Until I realized I had no idea how long I’d been there. Had five minutes passed or 55? How long had I been thinking those thoughts? Maybe time had flown for real, and I’d missed my golden opportunity for transcendence. Does anybody really know what time it is?

Whatever the time, If I was going to make use of the hour, I needed to get on with it.

I made waves with my hands and pressed my finger tips together. The water felt spongy—almost gooey. I imagined on was floating on the vast ocean under a sea of stars without a care in the world. Then I brushed up against the plastic side—a startling reminder that I wasn’t even in a pool, much less an ocean.

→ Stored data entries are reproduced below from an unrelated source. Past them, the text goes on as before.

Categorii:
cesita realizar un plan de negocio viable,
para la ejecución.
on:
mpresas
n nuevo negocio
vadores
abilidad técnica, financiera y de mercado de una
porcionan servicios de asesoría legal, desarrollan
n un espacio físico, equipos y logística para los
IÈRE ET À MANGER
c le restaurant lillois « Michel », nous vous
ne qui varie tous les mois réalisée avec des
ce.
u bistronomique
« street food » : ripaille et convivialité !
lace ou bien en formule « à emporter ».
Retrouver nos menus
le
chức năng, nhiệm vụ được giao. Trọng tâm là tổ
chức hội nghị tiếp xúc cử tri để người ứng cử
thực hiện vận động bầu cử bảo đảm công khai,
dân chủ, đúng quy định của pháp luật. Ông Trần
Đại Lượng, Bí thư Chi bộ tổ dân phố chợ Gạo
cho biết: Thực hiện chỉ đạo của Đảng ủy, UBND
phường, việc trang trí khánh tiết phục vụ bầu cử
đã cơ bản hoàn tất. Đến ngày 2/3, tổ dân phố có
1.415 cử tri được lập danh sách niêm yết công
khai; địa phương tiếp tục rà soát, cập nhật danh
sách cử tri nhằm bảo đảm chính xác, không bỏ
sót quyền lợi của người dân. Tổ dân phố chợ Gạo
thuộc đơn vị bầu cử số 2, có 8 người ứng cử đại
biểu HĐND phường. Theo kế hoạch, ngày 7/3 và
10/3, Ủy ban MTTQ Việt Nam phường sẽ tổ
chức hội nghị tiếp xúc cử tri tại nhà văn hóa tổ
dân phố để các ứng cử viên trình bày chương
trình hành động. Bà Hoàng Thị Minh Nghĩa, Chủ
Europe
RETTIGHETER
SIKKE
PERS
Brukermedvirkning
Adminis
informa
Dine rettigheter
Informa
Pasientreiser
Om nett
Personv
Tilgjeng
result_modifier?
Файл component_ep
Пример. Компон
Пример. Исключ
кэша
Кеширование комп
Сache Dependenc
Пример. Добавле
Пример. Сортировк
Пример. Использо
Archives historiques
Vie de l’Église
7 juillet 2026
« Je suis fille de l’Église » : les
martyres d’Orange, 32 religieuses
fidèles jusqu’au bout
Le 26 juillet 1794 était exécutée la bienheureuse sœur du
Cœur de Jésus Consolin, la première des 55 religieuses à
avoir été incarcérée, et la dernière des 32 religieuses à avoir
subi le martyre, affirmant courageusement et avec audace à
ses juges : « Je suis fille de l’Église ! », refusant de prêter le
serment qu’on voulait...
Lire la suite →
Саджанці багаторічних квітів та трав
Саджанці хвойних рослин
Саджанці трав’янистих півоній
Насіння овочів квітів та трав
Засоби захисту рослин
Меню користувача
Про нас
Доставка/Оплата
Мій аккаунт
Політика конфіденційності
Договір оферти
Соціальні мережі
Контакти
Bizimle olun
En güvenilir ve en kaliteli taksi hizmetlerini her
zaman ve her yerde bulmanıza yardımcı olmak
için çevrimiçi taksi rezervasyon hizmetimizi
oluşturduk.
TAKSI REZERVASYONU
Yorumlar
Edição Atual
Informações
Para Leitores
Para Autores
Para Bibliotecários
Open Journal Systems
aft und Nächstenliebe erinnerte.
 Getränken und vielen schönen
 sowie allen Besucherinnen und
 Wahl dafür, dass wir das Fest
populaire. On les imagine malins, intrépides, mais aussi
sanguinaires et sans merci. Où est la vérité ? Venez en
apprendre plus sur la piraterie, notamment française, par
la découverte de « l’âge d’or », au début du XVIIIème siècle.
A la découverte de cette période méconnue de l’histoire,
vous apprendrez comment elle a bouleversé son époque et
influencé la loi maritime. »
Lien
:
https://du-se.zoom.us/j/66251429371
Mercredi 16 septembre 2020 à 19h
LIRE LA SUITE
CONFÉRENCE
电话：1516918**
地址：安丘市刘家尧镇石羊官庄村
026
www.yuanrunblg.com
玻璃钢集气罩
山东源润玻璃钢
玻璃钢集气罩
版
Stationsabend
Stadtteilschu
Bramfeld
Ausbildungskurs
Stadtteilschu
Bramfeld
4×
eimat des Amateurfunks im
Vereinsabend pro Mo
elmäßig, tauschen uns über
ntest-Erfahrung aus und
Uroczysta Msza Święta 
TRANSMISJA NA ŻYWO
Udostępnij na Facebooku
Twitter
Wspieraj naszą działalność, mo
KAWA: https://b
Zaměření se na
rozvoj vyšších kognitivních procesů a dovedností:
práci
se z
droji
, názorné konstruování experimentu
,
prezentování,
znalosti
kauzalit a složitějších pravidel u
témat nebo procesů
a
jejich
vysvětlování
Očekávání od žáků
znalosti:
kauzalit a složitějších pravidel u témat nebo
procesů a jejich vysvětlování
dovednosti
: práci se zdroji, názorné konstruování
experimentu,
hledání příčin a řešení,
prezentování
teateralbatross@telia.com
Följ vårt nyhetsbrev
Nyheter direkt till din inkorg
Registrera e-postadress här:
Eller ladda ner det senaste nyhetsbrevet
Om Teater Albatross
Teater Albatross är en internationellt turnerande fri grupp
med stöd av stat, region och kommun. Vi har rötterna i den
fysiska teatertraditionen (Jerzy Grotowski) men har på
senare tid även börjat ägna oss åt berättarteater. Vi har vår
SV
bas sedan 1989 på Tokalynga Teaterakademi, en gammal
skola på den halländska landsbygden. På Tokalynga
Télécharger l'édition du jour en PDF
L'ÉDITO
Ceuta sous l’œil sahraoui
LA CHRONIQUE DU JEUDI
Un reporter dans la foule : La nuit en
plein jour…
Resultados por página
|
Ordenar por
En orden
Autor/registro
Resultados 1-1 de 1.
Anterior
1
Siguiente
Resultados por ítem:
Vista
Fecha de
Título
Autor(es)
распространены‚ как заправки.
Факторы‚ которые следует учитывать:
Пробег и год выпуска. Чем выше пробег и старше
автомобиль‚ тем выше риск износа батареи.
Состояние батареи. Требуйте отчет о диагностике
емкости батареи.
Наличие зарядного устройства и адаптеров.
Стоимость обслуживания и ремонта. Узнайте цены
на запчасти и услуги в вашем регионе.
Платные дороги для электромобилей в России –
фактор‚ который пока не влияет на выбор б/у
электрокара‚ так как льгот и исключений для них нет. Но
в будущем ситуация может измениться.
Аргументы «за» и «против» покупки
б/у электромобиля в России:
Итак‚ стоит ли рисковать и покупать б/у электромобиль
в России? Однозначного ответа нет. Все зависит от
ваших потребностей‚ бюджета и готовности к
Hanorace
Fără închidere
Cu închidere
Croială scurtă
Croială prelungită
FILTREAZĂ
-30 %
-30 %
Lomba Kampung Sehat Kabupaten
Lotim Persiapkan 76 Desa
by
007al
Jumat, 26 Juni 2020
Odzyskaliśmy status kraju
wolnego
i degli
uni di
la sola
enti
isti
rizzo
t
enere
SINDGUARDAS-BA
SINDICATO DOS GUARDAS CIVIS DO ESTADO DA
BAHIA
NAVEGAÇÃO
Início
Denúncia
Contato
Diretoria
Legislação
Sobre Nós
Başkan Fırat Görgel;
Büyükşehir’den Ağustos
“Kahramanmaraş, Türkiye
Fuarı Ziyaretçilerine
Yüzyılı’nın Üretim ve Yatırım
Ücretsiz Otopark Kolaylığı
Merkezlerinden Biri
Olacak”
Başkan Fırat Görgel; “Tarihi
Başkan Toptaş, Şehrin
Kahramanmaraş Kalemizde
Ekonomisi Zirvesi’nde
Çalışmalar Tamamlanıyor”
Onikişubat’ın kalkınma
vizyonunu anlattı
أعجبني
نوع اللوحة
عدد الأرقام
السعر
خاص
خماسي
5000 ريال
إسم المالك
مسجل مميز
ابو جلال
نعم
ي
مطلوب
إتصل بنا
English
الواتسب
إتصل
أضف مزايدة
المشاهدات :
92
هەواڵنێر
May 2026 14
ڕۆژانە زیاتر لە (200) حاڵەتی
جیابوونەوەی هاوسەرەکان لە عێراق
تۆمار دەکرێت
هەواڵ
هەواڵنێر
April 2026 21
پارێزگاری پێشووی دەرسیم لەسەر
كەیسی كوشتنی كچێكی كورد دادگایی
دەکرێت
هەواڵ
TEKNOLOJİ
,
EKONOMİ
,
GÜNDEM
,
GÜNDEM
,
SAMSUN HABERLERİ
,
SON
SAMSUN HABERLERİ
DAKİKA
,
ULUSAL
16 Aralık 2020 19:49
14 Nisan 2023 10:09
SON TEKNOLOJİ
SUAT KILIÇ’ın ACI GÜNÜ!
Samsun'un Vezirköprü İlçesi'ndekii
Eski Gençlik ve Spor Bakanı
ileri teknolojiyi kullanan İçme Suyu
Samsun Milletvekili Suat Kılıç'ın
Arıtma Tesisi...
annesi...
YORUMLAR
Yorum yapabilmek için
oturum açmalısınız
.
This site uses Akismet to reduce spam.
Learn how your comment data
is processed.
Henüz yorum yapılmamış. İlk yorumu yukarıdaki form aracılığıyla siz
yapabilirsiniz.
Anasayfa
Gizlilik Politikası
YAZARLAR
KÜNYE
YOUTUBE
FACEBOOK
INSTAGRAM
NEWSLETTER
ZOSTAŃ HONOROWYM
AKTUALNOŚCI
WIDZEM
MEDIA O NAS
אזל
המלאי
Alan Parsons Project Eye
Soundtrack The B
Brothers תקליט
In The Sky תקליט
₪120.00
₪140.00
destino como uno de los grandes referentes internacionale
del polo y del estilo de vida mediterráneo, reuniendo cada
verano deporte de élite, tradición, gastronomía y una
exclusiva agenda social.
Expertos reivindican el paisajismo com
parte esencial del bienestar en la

At times, I imagined my future and envisioned bringing various projects to life, noting the great detail with which they were taking shape. Moments of eureka crashed with reality, leaving me to wonder what time it was again—and whether I’d notice when the water jets turned on, signaling the end of my session. And it was this state of suspended reality that I continued to float in and out of, literally and figuratively speaking.

Thankfully, I noticed when the jets came back on. My next problem would be getting myself up and out of the pod. And if I could master that, I’d have no real problems to speak of.

All things considered, it had been one of the most peaceful hours I remember. At least I think it had been an hour. Then again, does anybody really know what time it is?